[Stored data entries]
____________

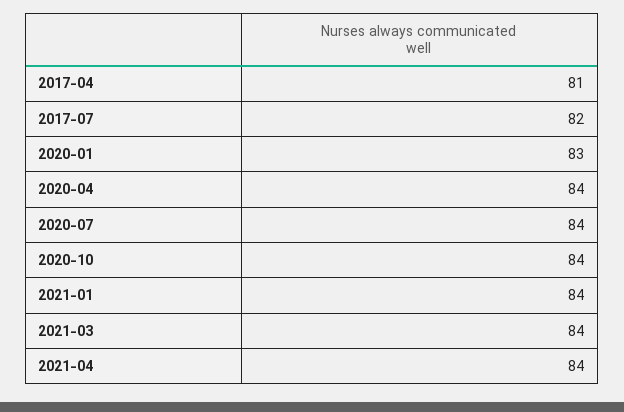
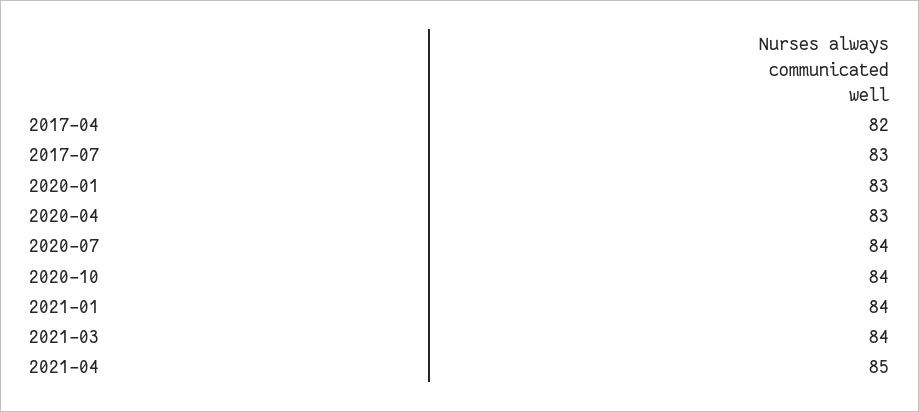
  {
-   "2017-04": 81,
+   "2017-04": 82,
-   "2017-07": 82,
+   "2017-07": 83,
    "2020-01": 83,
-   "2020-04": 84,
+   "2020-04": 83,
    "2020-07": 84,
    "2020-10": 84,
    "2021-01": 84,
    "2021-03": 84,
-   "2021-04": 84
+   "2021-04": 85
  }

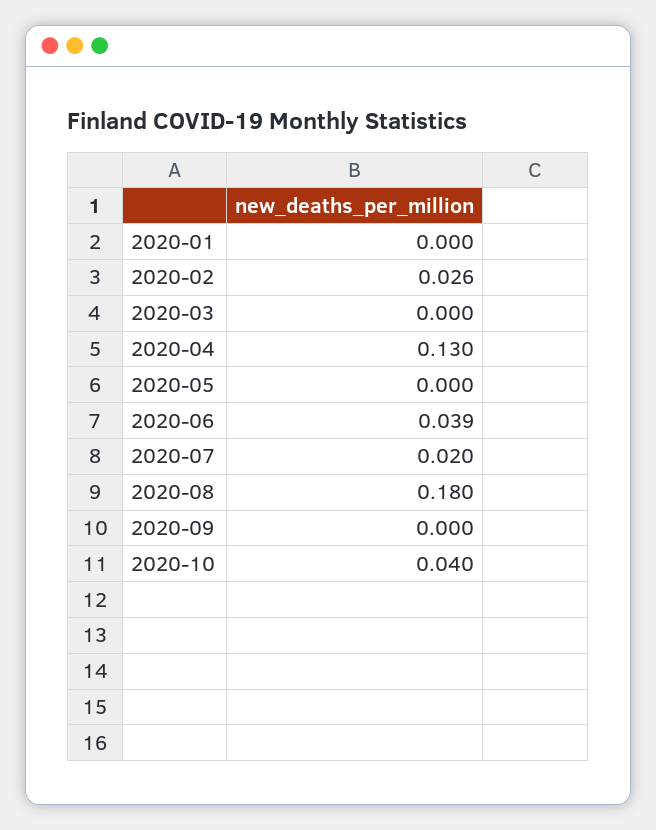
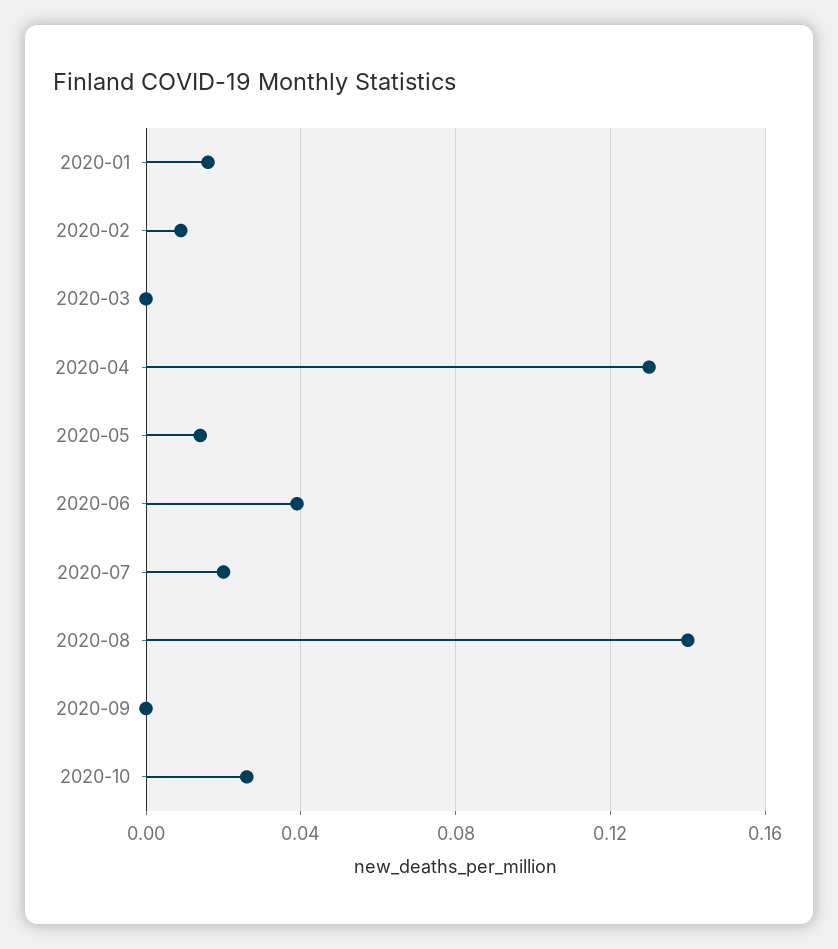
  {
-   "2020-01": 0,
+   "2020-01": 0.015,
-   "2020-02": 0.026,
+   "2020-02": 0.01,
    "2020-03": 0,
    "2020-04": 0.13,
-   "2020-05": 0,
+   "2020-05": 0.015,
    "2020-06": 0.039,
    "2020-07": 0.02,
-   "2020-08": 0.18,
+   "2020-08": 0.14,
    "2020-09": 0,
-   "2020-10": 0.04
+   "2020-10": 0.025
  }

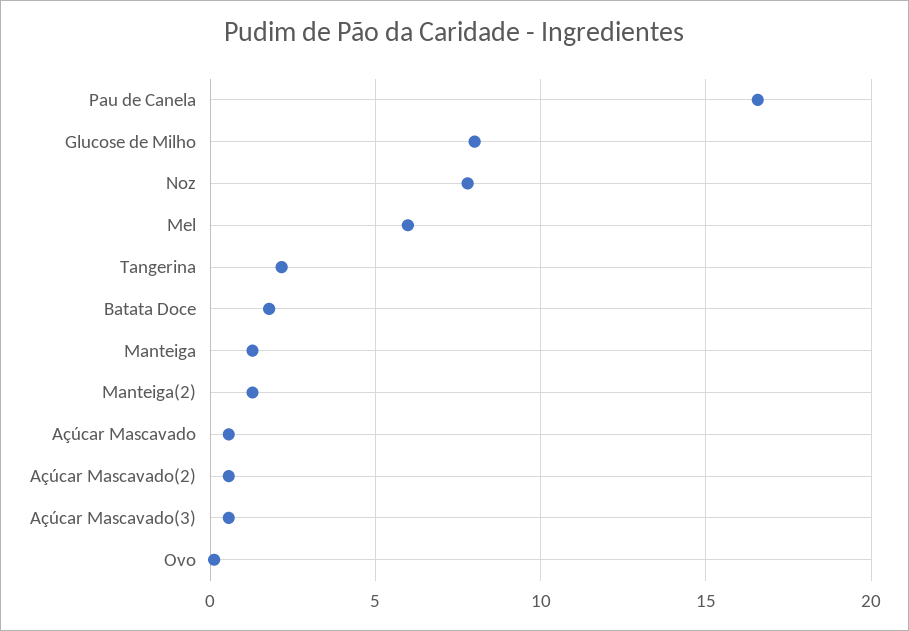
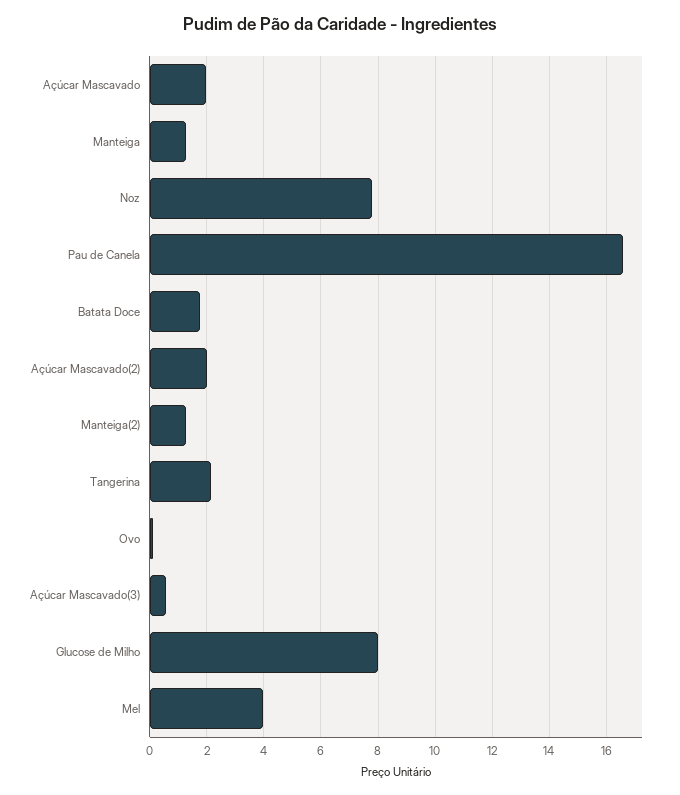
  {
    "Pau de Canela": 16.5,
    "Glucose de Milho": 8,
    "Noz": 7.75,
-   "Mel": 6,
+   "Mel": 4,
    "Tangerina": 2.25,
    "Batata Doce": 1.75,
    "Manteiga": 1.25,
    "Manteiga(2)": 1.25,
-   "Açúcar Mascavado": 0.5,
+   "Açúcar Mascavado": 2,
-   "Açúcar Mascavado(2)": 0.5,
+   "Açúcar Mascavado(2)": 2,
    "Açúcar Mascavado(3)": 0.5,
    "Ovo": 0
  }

____________

[GOAL OF THE EXERCISE]:
Write every line above out again exactly; pictures do not belong in the copy.

[YOUR RESPONSE]:
  {
-   "2017-04": 81,
+   "2017-04": 82,
-   "2017-07": 82,
+   "2017-07": 83,
    "2020-01": 83,
-   "2020-04": 84,
+   "2020-04": 83,
    "2020-07": 84,
    "2020-10": 84,
    "2021-01": 84,
    "2021-03": 84,
-   "2021-04": 84
+   "2021-04": 85
  }

  {
-   "2020-01": 0,
+   "2020-01": 0.015,
-   "2020-02": 0.026,
+   "2020-02": 0.01,
    "2020-03": 0,
    "2020-04": 0.13,
-   "2020-05": 0,
+   "2020-05": 0.015,
    "2020-06": 0.039,
    "2020-07": 0.02,
-   "2020-08": 0.18,
+   "2020-08": 0.14,
    "2020-09": 0,
-   "2020-10": 0.04
+   "2020-10": 0.025
  }

  {
    "Pau de Canela": 16.5,
    "Glucose de Milho": 8,
    "Noz": 7.75,
-   "Mel": 6,
+   "Mel": 4,
    "Tangerina": 2.25,
    "Batata Doce": 1.75,
    "Manteiga": 1.25,
    "Manteiga(2)": 1.25,
-   "Açúcar Mascavado": 0.5,
+   "Açúcar Mascavado": 2,
-   "Açúcar Mascavado(2)": 0.5,
+   "Açúcar Mascavado(2)": 2,
    "Açúcar Mascavado(3)": 0.5,
    "Ovo": 0
  }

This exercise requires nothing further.